Выбрать главу

--Да если честно, то я и сейчас не уверен, что не сплю.

--Ну, это ты уж про другое. Про тягу твою к нужности и значимости, потому и не уходишь отсюда. Счастье своё встретил, то, чего другим даже во сне присниться не сможет, а тебе, словно снег на голову свалилося, вот и не можешь подарку такому поверить.

--Вот оно что? Значит, я именно сейчас счастлив стал? – По природе человеческого противоречия вырвалось у меня наружу с ехидненькой полуухмылкой. Но самым главным оказалось именно то, что она сказала, попав прямо в точку, как бы всё разом и отмела, что просто так налетело, да приросло не на своём месте. Получалось, как не крути, права она, во всём права. Не хотел я возвращаться, вот и не стремился. Что ждало меня в той серенькой жизни? Родных и любимых – жаль, но по большому счёту, если разобраться, жизнь, которая давалась лишь раз была моею и, если у человека свобода выбора по вере предоставлялась самим Создателем, так почему же тогда не попробовать хоть раз отойти от привычного и выбрать, то, к чему всей душою прирастаешь? А в данный момент я просто как дитя был счастлив оказаться в этой сказочной для меня жизни.

 Жалобно заскрипел старомодный табурет, стоявший в углу под иконами. Повеяло лёгкой прохладой в изрядно протопленной кухне. Уходящий день дарил последние лучи солнца, а значит и света. Становилось не по себе. Словно от холодного морозного дыхания у меня забегали мурашки по спине под джинсовкой, распахнутой от домашнего тепла. Я вроде сытый и довольный чувствовал проникновенный взгляд кого-то, старавшийся изучить мои мысли. Внутри всё сжалось, готовясь дать отпор любому, проникающему ко мне в голову.

--Папаня, не балуй. Уже испытали его, довольно. Всё-таки не он в нас, а мы в нём нужду имеем. – Произнесла странную речь в сторону промявшегося табурета сердобольная хозяйка. На что тут же, что-то крякнуло и появился однажды видимый мною полупрозрачный мужик. Обросший, нечёсаный, грязный и сильно костлявый – он не располагал к откровенным беседам. Скорее наоборот, до такой степени отталкивал, что хотелось поскорее избавиться от такого неприятного общества.

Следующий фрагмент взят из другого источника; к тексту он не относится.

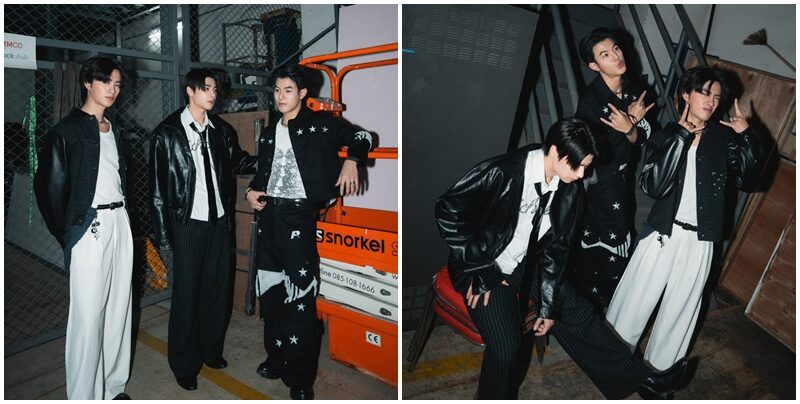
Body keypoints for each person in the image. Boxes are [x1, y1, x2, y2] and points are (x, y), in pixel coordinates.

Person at [434, 118, 686, 400]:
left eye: (586, 167)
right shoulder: (504, 171)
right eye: (576, 166)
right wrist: (479, 267)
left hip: (527, 263)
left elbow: (556, 250)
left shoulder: (568, 188)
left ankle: (644, 380)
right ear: (554, 151)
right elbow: (447, 210)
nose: (581, 175)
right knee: (506, 348)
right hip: (488, 266)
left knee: (577, 312)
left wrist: (549, 306)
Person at [607, 67, 763, 375]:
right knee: (632, 304)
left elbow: (751, 180)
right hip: (662, 234)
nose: (711, 101)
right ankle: (611, 364)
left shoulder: (724, 138)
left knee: (680, 312)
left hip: (700, 240)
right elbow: (653, 186)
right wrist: (680, 137)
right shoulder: (665, 135)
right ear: (686, 95)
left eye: (716, 96)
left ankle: (659, 375)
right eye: (704, 92)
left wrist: (747, 135)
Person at [244, 64, 373, 400]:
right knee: (270, 291)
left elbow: (362, 137)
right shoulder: (269, 132)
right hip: (269, 216)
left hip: (298, 217)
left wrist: (352, 160)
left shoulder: (320, 124)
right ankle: (276, 357)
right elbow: (263, 174)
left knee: (300, 294)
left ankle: (300, 376)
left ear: (302, 93)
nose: (280, 96)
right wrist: (251, 192)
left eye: (288, 90)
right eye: (276, 90)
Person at [149, 68, 257, 391]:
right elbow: (157, 190)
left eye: (215, 89)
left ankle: (211, 350)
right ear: (190, 90)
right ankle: (183, 362)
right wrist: (163, 237)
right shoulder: (167, 132)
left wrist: (270, 156)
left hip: (219, 222)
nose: (213, 94)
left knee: (217, 289)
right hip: (188, 224)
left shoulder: (221, 130)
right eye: (207, 88)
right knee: (187, 294)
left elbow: (238, 162)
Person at [34, 56, 133, 400]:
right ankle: (83, 395)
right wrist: (70, 235)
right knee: (88, 318)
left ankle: (113, 386)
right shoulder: (65, 132)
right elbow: (48, 190)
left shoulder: (116, 131)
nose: (112, 89)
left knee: (119, 309)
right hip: (89, 227)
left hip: (120, 221)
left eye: (117, 84)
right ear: (88, 83)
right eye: (106, 81)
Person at [571, 28, 655, 310]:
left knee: (614, 237)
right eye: (605, 55)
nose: (616, 56)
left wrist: (630, 127)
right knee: (606, 237)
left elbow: (642, 137)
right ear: (594, 65)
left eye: (616, 48)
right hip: (597, 182)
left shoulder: (634, 88)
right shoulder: (591, 98)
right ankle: (594, 298)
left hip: (622, 176)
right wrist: (629, 122)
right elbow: (592, 149)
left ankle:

--Я что? Я ничего, милая. Это только для того, что бы не напугать, знаешь как послушать хотелось. А ночь и так сегодня длинная, да и луна будто кто запросил, полная и светлая, что при белом дне всё видать. Вон погляди, даже тени свои на лес набросила. Спать при такой луне всё едино не след, а вот сил у меня не меряно. Вот и придётся – либо всю ночь разговоры разговаривать, либо дело делать. – И переведя на меня большие мутные глаза, добавил. – Тебе, поди, интересно, чего ради я именно тебя выбрал?

--Трофим, вроде всё подробно рассказал о твоих  горестях, только  в толк не возьму при чём тут я? – Попытался я подпеть ему в унисон.

--Потому и не поймёшь, что не всё рассказал, да и не мог он всё рассказать, потому что моя это задача и то, если на то твоё добровольное согласие будет. Слово дашь, от дела не отступать пока силы у тебя будут, до самого конца сражаться, тогда и почему не посвятить тебя в мои печали-горести и смешки-радости. Да к тому ж оказался размешанным ты, не чистым, а отсюда, ежели, что не так пойдёт, то грех на тебе останется, тяжкой веригой ты его носить станешь.

--Это и здесь подстава, что ль, какая удумана? Если можно, то, пожалуйста, с этого места поподробней. А то вроде на одном языке говорим, только понять не в силах.

--Ты, гляжу, наелся? Ну, тогда со стула не грохнись, потому, наверное за это время от фильмы своей отвык уже. Вот и хочу тебя попросить кино одно посмотреть, только не одну ночь смотреть придётся. – Ехидненько шамкая почти беззубым ртом, промолвил Трифон.           

--Со стула грохаться не намерен, говори, что от меняя требуется, да и погнали твою фильму глядеть. – С нетерпением, устав от лишних присказок, намереваясь перейти от слов к делу, стал подгонять я честную компанию. Трифон, почему-то замолчал, и стал пристально разглядывать мои руки. Он просто до неприличия вперился в них, не желая больше ничего объяснять. Анюта, возмущенная таким поведением своего отца стала уговаривать его оттаять, но до тех пор, пока Трофим на него легонько не подул, дело с мёртвой точки не двигалось. Зато приведенный в себя таким способом Трифон, стал очень возбуждённым и странным.

--Послушай, мил человек, протяни свои руки к лампе. Не бойся, я только хочу чтобы дочка на них посмотрела.